Senior Software Engineer - Scientific Programming - Space Telescope Science Institute, Baltimore MD USA
The Data Management Division at the Space Telescope Science Institute (STScI) is hiring a Senior Software Engineer, focusing on scientific programming, to help advance our state-of- the-art data pipelines and analysis tools for our NASA flagship missions. You will be joining a group dedicated to developing cutting-edge software to enable scientific breakthroughs. Our data-analysis software is built primarily in Python, with C providing performance enhancements where practical. STScI has been a major contributor to the open-source scientific python software stack, including NumPy, SciPy, Matplotlib, and Astropy. We incorporate Jupyter notebooks in data-analysis applications and developing and supporting JupyterLab environments in the cloud. You will be developing both the analysis tools and the technical aspects of Python notebooks through which they can be accessed.

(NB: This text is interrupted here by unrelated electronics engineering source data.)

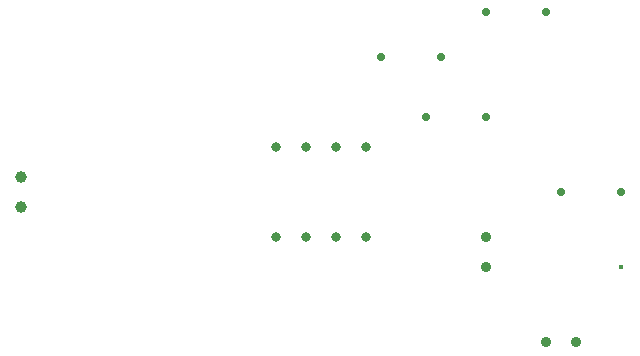
<source format=gbr>
%TF.GenerationSoftware,KiCad,Pcbnew,5.0.2+dfsg1-1+deb10u1*%
%TF.CreationDate,2023-01-12T16:54:29+08:00*%
%TF.ProjectId,555-blinker,3535352d-626c-4696-9e6b-65722e6b6963,1.0*%
%TF.SameCoordinates,Original*%
%TF.FileFunction,Plated,1,2,PTH,Drill*%
%TF.FilePolarity,Positive*%
%FSLAX46Y46*%
G04 Gerber Fmt 4.6, Leading zero omitted, Abs format (unit mm)*
G04 Created by KiCad (PCBNEW 5.0.2+dfsg1-1+deb10u1) date Thu 12 Jan 2023 04:54:29 PM +08*
%MOMM*%
%LPD*%
G01*
G04 APERTURE LIST*
%TA.AperFunction,ViaDrill*%
%ADD10C,0.400000*%
%TD*%
%TA.AperFunction,ComponentDrill*%
%ADD11C,0.700000*%
%TD*%
%TA.AperFunction,ComponentDrill*%
%ADD12C,0.800000*%
%TD*%
%TA.AperFunction,ComponentDrill*%
%ADD13C,0.900000*%
%TD*%
%TA.AperFunction,ComponentDrill*%
%ADD14C,1.000000*%
%TD*%
G04 APERTURE END LIST*
D10*
X154940000Y-59690000D03*
D11*
%TO.C,R3*%
X143510000Y-38100000D03*
X148590000Y-38100000D03*
%TO.C,R4*%
X149860000Y-53340000D03*
X154940000Y-53340000D03*
%TO.C,R1*%
X134620000Y-41910000D03*
X139700000Y-41910000D03*
%TO.C,R2*%
X138430000Y-46990000D03*
X143510000Y-46990000D03*
D12*
%TO.C,U1*%
X125730000Y-49530000D03*
X125730000Y-57150000D03*
X128270000Y-49530000D03*
X128270000Y-57150000D03*
X130810000Y-49530000D03*
X130810000Y-57150000D03*
X133350000Y-49530000D03*
X133350000Y-57150000D03*
D13*
%TO.C,D2*%
X148590000Y-66040000D03*
X151130000Y-66040000D03*
%TO.C,D1*%
X143510000Y-57150000D03*
X143510000Y-59690000D03*
D14*
%TO.C,BT1*%
X104140000Y-52070000D03*
X104140000Y-54610000D03*
M02*

</source>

Associate Director/Director, Health Economics/HEOR - Certara, Montreal QC CA
This position will enlarge our global Data and Decision analytics teams standing at the forefront of scientific excellence in the industry. The successful candidate will report to the Global Head of HE modelling and will work closely with other senior scientific staff and consultants within the company. You will manage a team of HEOR experts and be responsible for the delivery of health economic models, reports and other supportive tools to key clients. This is an autonomous and visible role and involves providing strategic and technical guidance.
Senior Research Software Engineer (HPC) - University of Birmingham, Birmingham UK
The University of Birmingham is seeking to appoint a Senior Research Software Engineer to its award winning, Advanced Research Computing team (ARC). This post is focused on helping researchers make the most of the new Baskerville Tier 2 GPU-accelerated compute service. The postholder will be the institutional RSE lead for Baskerville, and will work alongside other members of the Research Software Group and RSEs from other Baskerville consortium members and with the ARC group running the underpinning infrastructure.

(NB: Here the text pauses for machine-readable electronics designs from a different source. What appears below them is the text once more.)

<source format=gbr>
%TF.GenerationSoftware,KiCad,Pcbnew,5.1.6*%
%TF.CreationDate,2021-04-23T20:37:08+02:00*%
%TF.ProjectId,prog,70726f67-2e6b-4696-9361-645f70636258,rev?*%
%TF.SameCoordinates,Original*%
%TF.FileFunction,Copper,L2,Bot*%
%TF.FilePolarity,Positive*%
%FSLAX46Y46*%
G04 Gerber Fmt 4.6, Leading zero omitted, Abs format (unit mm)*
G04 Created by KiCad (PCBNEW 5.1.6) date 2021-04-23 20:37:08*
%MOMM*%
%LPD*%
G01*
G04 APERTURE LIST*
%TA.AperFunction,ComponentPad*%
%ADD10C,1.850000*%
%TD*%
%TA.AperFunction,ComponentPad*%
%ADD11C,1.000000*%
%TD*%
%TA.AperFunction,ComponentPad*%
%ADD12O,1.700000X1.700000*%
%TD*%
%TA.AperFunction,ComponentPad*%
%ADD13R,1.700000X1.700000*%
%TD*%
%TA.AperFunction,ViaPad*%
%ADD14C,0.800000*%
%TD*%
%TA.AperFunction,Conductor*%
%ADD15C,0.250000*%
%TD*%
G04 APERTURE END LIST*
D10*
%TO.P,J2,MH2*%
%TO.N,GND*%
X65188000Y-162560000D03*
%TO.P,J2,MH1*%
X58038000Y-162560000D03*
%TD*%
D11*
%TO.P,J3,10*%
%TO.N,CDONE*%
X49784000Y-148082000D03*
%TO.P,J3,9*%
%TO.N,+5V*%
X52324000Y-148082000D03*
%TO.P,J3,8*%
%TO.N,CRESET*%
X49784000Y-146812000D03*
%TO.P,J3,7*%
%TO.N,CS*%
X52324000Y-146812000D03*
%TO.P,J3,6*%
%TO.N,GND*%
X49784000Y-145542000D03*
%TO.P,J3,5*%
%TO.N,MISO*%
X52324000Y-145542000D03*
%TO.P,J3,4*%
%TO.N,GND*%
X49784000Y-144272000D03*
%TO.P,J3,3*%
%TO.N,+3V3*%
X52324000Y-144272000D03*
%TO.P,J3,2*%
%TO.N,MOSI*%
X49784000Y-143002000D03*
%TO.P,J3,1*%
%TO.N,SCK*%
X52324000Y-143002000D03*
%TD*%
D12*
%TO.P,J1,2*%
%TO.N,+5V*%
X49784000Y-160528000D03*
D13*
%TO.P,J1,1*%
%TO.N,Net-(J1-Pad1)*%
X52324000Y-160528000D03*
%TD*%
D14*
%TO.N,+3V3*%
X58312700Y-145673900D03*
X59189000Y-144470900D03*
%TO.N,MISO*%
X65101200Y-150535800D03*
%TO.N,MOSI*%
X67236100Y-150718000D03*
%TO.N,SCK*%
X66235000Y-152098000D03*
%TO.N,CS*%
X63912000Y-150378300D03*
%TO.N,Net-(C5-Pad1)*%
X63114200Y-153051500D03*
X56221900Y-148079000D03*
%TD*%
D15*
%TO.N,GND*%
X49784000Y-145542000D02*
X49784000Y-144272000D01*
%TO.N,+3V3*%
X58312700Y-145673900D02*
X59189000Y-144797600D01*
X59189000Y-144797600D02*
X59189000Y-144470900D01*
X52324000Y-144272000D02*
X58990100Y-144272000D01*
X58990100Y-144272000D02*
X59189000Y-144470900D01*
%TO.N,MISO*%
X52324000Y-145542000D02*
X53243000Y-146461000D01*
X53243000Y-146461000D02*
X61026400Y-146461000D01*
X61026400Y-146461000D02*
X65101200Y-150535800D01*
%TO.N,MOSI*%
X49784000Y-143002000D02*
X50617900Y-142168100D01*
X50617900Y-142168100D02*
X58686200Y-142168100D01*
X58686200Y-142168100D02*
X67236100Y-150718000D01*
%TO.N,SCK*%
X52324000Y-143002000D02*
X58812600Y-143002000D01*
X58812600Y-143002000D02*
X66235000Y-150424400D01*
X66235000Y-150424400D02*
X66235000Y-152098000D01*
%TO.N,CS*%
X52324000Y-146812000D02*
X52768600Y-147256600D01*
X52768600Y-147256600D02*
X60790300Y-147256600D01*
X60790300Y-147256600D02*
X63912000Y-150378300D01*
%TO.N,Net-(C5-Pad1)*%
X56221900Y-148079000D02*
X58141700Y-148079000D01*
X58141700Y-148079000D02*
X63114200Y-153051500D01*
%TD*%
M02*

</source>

Senior Associate Software Engineer - Omics/Human Genetics - Amgen, various CA or US
Amgen is using cloud technology, DevOps frameworks, and continuous deployment pipelines to build new drug therapies for patients that address grievous illnesses. We are seeking a Senior Associate Software Development Engineer to fill a position in Amgen’s Research Informatics Organization. Develop and deliver high-quality, scalable, and robust software products & components in collaboration with product management, stakeholders & engineering teams. Lead technical workstreams to develop software components in support of R&D business objectives.

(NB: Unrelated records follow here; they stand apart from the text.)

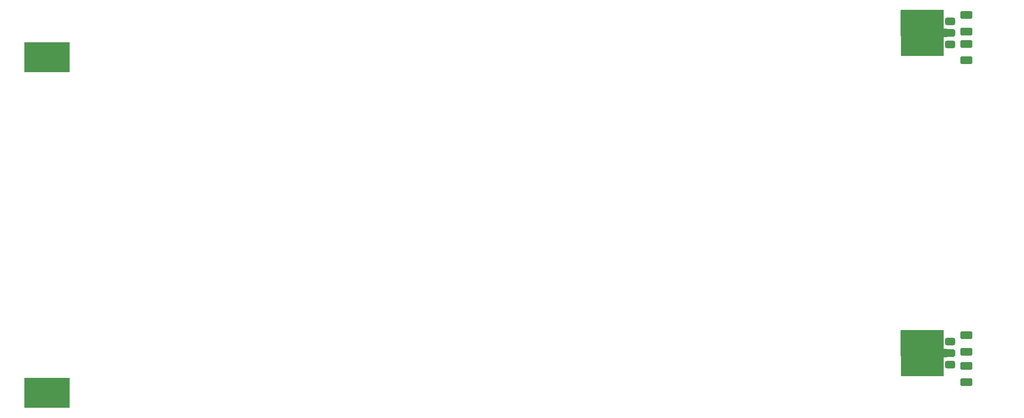
<source format=gbr>
%TF.GenerationSoftware,KiCad,Pcbnew,8.0.2*%
%TF.CreationDate,2024-06-10T22:31:20-05:00*%
%TF.ProjectId,Tandy Color Computer Multi-Pak,54616e64-7920-4436-9f6c-6f7220436f6d,rev?*%
%TF.SameCoordinates,Original*%
%TF.FileFunction,Paste,Bot*%
%TF.FilePolarity,Positive*%
%FSLAX46Y46*%
G04 Gerber Fmt 4.6, Leading zero omitted, Abs format (unit mm)*
G04 Created by KiCad (PCBNEW 8.0.2) date 2024-06-10 22:31:20*
%MOMM*%
%LPD*%
G01*
G04 APERTURE LIST*
G04 Aperture macros list*
%AMRoundRect*
0 Rectangle with rounded corners*
0 $1 Rounding radius*
0 $2 $3 $4 $5 $6 $7 $8 $9 X,Y pos of 4 corners*
0 Add a 4 corners polygon primitive as box body*
4,1,4,$2,$3,$4,$5,$6,$7,$8,$9,$2,$3,0*
0 Add four circle primitives for the rounded corners*
1,1,$1+$1,$2,$3*
1,1,$1+$1,$4,$5*
1,1,$1+$1,$6,$7*
1,1,$1+$1,$8,$9*
0 Add four rect primitives between the rounded corners*
20,1,$1+$1,$2,$3,$4,$5,0*
20,1,$1+$1,$4,$5,$6,$7,0*
20,1,$1+$1,$6,$7,$8,$9,0*
20,1,$1+$1,$8,$9,$2,$3,0*%
%AMFreePoly0*
4,1,39,9.728681,4.560972,9.765068,4.511016,9.770000,4.480224,9.790000,-4.459776,9.771033,-4.518597,9.721114,-4.555036,9.690120,-4.560000,1.370120,-4.570000,1.311319,-4.550972,1.274932,-4.501016,1.270001,-4.470538,1.250536,-0.850000,0.650000,-0.850000,0.591221,-0.830902,0.554894,-0.780902,0.550000,-0.750000,-0.625000,-0.750000,-0.732001,-0.734410,-0.842904,-0.680193,-0.930193,-0.592904,
-0.984410,-0.482001,-1.000000,-0.375000,-1.000000,0.375000,-0.984410,0.482001,-0.930193,0.592904,-0.842904,0.680193,-0.732001,0.734410,-0.625000,0.750000,0.550000,0.750000,0.569098,0.808779,0.619098,0.845106,0.650000,0.850000,1.250000,0.850000,1.250000,4.470000,1.269098,4.528779,1.319098,4.565106,1.349880,4.570000,9.669880,4.580000,9.728681,4.560972,9.728681,4.560972,
$1*%
G04 Aperture macros list end*
%ADD10R,9.000000X6.000000*%
%ADD11RoundRect,0.250001X0.924999X-0.499999X0.924999X0.499999X-0.924999X0.499999X-0.924999X-0.499999X0*%
%ADD12RoundRect,0.250001X-0.924999X0.499999X-0.924999X-0.499999X0.924999X-0.499999X0.924999X0.499999X0*%
%ADD13RoundRect,0.375000X0.625000X0.375000X-0.625000X0.375000X-0.625000X-0.375000X0.625000X-0.375000X0*%
%ADD14FreePoly0,180.000000*%
%ADD15RoundRect,0.500000X0.500000X1.400000X-0.500000X1.400000X-0.500000X-1.400000X0.500000X-1.400000X0*%
G04 APERTURE END LIST*
D10*
%TO.C,P1*%
X71174400Y-48615000D03*
X71174400Y-115215000D03*
%TD*%
D11*
%TO.C,C20*%
X253365000Y-107035000D03*
X253365000Y-103785000D03*
%TD*%
D12*
%TO.C,C17*%
X253365000Y-46000000D03*
X253365000Y-49250000D03*
%TD*%
D11*
%TO.C,C22*%
X253365000Y-43535000D03*
X253365000Y-40285000D03*
%TD*%
D13*
%TO.C,U15*%
X250165000Y-105015000D03*
D14*
X250165000Y-107315000D03*
D15*
X243865000Y-107315000D03*
D13*
X250165000Y-109615000D03*
%TD*%
D12*
%TO.C,C21*%
X253365000Y-109855000D03*
X253365000Y-113105000D03*
%TD*%
D13*
%TO.C,U16*%
X250165000Y-41515000D03*
D14*
X250165000Y-43815000D03*
D15*
X243865000Y-43815000D03*
D13*
X250165000Y-46115000D03*
%TD*%
M02*

</source>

Scientific Data Architect - Berkeley Lab, Berkeley CA USA
Assure that NERSC systems provide a high performing and usable software stack for data analytics, machine learning, data management, or data transfer workloads. Provide expert guidance on user support, including one-on-one support, training, and documentation on data and analytics services at NERSC. Stay abreast of new and emerging data analytics and AI research and trends, through R&D collaborations, literature, workshops, and conferences; translate these new directions into actionable opportunities for NERSC or NERSC users. Mentor early career staff members in data analytics, data transfer, data management, and AI/ML techniques.